PROBLEM TO WORK ON: Below are records to repeat exactly. Omit the pictures from the copy.

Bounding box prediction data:
---

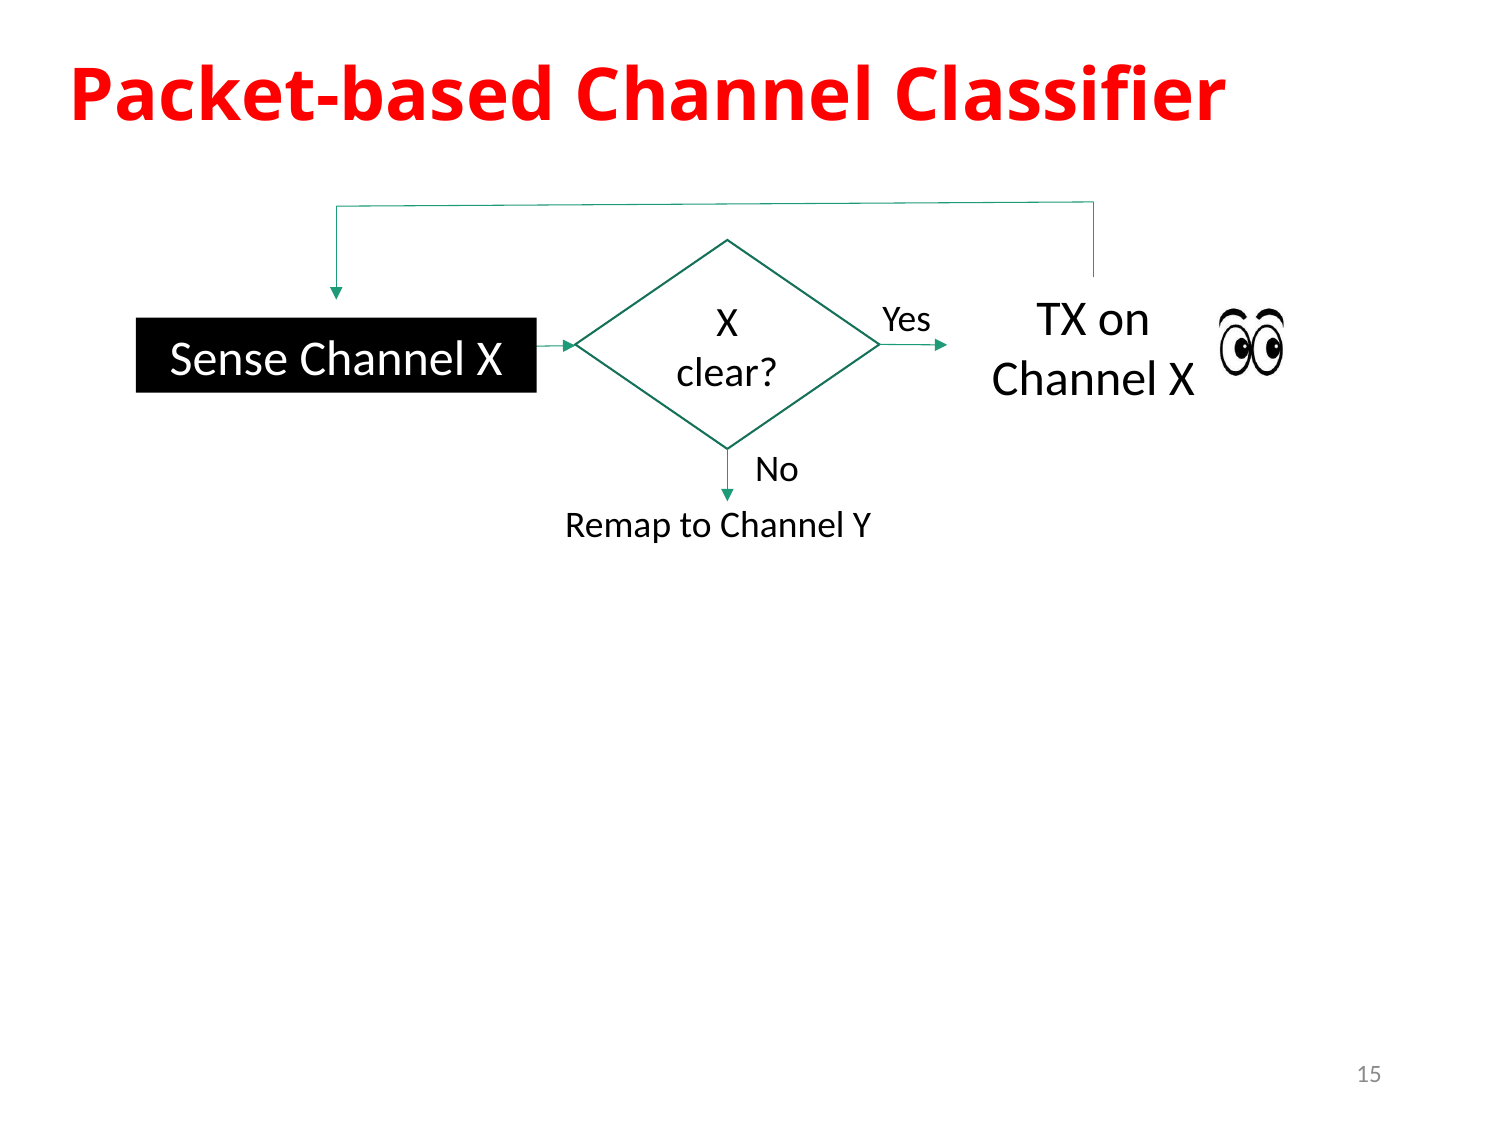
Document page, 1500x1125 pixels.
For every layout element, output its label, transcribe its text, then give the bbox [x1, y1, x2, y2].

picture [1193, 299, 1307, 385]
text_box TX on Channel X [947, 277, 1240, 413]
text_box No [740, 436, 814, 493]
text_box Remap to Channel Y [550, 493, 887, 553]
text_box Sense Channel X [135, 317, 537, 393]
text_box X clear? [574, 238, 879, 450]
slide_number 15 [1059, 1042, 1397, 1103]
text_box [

---

EXERCISE RESPONSE:
Document page, 1500x1125 pixels.
For every layout element, output its label, transcribe its text, then give the bbox [x1, y1, x2, y2].

picture [1193, 299, 1307, 385]
text_box TX on Channel X [947, 277, 1240, 413]
text_box No [740, 436, 814, 493]
text_box Remap to Channel Y [550, 493, 887, 553]
text_box Sense Channel X [135, 317, 537, 393]
text_box X clear? [574, 238, 879, 450]
slide_number 15 [1059, 1042, 1397, 1103]
text_box [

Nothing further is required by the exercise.